Work to be completed: Two lines below mark the span: the one containing "#e8bf7c; stroke-width: 9" and the one containing "2284,3 L 2303,3". Set down both, plus every line between, exactly as they stand, and nothing else.

# # # #

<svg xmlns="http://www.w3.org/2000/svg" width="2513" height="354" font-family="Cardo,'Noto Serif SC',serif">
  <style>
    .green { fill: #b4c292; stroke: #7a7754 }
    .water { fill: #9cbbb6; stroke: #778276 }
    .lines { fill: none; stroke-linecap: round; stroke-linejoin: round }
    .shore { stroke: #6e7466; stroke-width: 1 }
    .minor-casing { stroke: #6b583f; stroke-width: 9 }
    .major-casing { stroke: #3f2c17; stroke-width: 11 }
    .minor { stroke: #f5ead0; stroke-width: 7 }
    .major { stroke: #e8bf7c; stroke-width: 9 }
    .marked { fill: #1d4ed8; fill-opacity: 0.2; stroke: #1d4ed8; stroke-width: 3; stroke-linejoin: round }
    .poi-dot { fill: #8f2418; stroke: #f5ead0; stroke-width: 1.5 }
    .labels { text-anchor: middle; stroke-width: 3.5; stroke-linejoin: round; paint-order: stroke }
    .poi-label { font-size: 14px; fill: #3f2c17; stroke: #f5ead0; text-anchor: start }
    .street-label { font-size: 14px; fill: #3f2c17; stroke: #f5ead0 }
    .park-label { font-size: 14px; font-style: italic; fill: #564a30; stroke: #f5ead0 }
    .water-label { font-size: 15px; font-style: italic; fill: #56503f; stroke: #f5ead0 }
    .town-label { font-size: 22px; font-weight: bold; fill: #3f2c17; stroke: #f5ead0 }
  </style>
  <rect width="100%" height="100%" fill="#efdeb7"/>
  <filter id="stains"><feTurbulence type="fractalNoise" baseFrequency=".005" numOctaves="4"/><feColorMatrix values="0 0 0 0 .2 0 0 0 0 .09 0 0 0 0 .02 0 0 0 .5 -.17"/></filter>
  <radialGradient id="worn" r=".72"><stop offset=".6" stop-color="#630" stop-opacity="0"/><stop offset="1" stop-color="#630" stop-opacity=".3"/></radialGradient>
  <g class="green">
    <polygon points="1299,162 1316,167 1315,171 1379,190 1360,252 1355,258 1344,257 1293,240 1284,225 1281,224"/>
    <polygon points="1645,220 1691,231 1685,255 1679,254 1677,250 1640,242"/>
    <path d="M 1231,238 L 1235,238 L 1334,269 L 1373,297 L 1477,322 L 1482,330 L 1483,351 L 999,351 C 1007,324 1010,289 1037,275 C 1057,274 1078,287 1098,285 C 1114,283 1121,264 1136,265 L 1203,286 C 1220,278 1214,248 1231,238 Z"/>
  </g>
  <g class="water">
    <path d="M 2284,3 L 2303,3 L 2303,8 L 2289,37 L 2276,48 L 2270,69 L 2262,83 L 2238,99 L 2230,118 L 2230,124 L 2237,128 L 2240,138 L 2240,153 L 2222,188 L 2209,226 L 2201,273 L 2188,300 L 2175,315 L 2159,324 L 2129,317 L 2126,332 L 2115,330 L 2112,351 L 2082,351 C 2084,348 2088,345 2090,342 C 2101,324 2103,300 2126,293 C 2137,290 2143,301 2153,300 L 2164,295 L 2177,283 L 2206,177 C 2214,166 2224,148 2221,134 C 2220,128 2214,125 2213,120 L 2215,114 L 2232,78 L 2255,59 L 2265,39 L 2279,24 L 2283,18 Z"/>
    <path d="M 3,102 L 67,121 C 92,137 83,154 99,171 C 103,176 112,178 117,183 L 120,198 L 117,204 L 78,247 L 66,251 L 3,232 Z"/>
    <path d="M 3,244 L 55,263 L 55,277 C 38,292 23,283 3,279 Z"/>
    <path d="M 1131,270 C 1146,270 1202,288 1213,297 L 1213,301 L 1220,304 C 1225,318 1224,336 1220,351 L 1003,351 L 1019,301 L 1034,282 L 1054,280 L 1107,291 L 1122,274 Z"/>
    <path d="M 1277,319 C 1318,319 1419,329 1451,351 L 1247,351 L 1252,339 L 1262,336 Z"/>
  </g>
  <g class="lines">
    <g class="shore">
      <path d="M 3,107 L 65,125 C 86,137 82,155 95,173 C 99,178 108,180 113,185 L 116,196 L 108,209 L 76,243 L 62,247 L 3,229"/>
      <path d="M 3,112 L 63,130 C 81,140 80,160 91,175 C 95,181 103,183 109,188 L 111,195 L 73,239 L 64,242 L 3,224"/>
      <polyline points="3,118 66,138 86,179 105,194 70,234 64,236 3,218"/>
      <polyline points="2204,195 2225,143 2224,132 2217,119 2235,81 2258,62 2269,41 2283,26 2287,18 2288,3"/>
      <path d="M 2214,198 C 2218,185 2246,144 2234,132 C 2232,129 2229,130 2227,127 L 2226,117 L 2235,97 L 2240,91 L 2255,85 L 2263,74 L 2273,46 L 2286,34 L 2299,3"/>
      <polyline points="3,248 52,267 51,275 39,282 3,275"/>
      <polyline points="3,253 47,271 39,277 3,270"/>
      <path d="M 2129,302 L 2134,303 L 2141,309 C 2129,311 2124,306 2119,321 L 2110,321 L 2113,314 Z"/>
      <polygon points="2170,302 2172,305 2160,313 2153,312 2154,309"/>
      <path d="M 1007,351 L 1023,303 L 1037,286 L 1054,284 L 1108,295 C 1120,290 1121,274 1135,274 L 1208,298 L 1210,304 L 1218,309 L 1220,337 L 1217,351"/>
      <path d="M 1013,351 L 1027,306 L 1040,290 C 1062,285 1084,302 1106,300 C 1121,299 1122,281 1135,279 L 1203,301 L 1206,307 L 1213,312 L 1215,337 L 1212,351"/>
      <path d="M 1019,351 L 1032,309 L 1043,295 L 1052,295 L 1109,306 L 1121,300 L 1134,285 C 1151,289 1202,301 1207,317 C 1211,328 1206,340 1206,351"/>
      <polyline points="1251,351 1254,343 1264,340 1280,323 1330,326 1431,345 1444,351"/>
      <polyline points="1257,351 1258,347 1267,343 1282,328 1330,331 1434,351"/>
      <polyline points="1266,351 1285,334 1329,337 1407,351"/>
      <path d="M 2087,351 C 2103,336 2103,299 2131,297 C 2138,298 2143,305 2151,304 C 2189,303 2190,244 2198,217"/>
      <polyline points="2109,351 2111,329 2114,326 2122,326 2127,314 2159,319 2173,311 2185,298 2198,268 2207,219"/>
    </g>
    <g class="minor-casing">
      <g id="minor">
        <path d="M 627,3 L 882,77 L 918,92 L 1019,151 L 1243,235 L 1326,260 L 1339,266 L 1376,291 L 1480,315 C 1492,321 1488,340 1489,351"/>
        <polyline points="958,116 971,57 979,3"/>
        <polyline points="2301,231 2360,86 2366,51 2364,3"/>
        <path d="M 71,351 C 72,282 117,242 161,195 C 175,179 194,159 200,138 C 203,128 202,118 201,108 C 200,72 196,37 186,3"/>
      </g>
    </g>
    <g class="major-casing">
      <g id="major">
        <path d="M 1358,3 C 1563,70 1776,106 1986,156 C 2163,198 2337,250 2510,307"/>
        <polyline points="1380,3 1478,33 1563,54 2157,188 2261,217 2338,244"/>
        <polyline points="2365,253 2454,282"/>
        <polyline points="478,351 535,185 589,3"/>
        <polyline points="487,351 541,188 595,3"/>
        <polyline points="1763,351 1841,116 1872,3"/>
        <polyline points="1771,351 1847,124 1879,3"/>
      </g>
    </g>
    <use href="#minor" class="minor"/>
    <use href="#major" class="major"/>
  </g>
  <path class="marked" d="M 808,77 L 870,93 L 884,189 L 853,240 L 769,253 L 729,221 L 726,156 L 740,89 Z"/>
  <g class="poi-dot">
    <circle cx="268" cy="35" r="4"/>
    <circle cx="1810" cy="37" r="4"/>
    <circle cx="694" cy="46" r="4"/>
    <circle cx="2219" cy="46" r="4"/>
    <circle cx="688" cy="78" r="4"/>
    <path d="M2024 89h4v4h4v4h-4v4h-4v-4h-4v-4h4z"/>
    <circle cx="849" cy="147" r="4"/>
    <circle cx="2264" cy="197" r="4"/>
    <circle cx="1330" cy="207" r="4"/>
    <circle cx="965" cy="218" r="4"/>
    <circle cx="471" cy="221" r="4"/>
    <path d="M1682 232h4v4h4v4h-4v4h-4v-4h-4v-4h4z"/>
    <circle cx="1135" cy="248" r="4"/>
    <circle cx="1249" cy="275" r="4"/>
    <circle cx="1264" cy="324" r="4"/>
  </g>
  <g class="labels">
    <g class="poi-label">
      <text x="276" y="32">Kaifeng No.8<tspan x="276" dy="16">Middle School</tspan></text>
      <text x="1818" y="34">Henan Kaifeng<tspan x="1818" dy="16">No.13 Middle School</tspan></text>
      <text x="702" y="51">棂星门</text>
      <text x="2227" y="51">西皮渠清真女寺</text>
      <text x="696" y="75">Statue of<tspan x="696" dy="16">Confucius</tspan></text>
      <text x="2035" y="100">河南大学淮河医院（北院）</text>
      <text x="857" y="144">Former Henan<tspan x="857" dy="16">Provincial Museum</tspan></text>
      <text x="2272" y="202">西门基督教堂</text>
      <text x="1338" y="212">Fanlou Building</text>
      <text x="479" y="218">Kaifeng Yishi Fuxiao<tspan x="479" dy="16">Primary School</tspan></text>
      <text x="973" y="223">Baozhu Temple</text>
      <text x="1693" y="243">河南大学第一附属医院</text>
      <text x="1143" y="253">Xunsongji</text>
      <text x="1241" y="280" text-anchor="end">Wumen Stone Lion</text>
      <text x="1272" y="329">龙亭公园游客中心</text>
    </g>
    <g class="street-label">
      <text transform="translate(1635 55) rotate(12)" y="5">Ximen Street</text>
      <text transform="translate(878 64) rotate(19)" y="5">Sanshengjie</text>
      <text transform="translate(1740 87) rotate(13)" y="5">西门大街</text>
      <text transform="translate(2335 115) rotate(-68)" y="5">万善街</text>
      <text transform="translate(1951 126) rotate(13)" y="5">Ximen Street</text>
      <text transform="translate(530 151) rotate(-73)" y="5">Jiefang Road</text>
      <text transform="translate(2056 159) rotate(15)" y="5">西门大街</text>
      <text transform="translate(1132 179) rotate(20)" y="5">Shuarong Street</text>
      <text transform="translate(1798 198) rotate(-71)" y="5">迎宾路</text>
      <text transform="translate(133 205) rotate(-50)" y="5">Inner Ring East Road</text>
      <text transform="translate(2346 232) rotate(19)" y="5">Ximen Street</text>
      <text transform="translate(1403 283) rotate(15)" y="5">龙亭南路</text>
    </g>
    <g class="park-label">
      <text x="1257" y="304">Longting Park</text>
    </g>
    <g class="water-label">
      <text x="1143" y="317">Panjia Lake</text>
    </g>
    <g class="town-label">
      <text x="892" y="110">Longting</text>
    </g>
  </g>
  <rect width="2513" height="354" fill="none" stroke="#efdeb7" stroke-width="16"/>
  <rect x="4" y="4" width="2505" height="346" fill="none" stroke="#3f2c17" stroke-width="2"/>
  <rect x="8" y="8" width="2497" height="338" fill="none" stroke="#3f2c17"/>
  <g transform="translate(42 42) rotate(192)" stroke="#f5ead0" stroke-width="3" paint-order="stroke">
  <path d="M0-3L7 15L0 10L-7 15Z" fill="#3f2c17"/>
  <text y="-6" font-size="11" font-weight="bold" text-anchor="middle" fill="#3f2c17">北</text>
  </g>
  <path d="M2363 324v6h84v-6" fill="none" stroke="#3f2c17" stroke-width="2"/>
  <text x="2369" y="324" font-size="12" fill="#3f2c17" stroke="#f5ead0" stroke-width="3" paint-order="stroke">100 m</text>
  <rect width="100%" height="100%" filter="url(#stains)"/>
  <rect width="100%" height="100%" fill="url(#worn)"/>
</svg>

# # # #

Exercise answer:
    .major { stroke: #e8bf7c; stroke-width: 9 }
    .marked { fill: #1d4ed8; fill-opacity: 0.2; stroke: #1d4ed8; stroke-width: 3; stroke-linejoin: round }
    .poi-dot { fill: #8f2418; stroke: #f5ead0; stroke-width: 1.5 }
    .labels { text-anchor: middle; stroke-width: 3.5; stroke-linejoin: round; paint-order: stroke }
    .poi-label { font-size: 14px; fill: #3f2c17; stroke: #f5ead0; text-anchor: start }
    .street-label { font-size: 14px; fill: #3f2c17; stroke: #f5ead0 }
    .park-label { font-size: 14px; font-style: italic; fill: #564a30; stroke: #f5ead0 }
    .water-label { font-size: 15px; font-style: italic; fill: #56503f; stroke: #f5ead0 }
    .town-label { font-size: 22px; font-weight: bold; fill: #3f2c17; stroke: #f5ead0 }
  </style>
  <rect width="100%" height="100%" fill="#efdeb7"/>
  <filter id="stains"><feTurbulence type="fractalNoise" baseFrequency=".005" numOctaves="4"/><feColorMatrix values="0 0 0 0 .2 0 0 0 0 .09 0 0 0 0 .02 0 0 0 .5 -.17"/></filter>
  <radialGradient id="worn" r=".72"><stop offset=".6" stop-color="#630" stop-opacity="0"/><stop offset="1" stop-color="#630" stop-opacity=".3"/></radialGradient>
  <g class="green">
    <polygon points="1299,162 1316,167 1315,171 1379,190 1360,252 1355,258 1344,257 1293,240 1284,225 1281,224"/>
    <polygon points="1645,220 1691,231 1685,255 1679,254 1677,250 1640,242"/>
    <path d="M 1231,238 L 1235,238 L 1334,269 L 1373,297 L 1477,322 L 1482,330 L 1483,351 L 999,351 C 1007,324 1010,289 1037,275 C 1057,274 1078,287 1098,285 C 1114,283 1121,264 1136,265 L 1203,286 C 1220,278 1214,248 1231,238 Z"/>
  </g>
  <g class="water">
    <path d="M 2284,3 L 2303,3 L 2303,8 L 2289,37 L 2276,48 L 2270,69 L 2262,83 L 2238,99 L 2230,118 L 2230,124 L 2237,128 L 2240,138 L 2240,153 L 2222,188 L 2209,226 L 2201,273 L 2188,300 L 2175,315 L 2159,324 L 2129,317 L 2126,332 L 2115,330 L 2112,351 L 2082,351 C 2084,348 2088,345 2090,342 C 2101,324 2103,300 2126,293 C 2137,290 2143,301 2153,300 L 2164,295 L 2177,283 L 2206,177 C 2214,166 2224,148 2221,134 C 2220,128 2214,125 2213,120 L 2215,114 L 2232,78 L 2255,59 L 2265,39 L 2279,24 L 2283,18 Z"/>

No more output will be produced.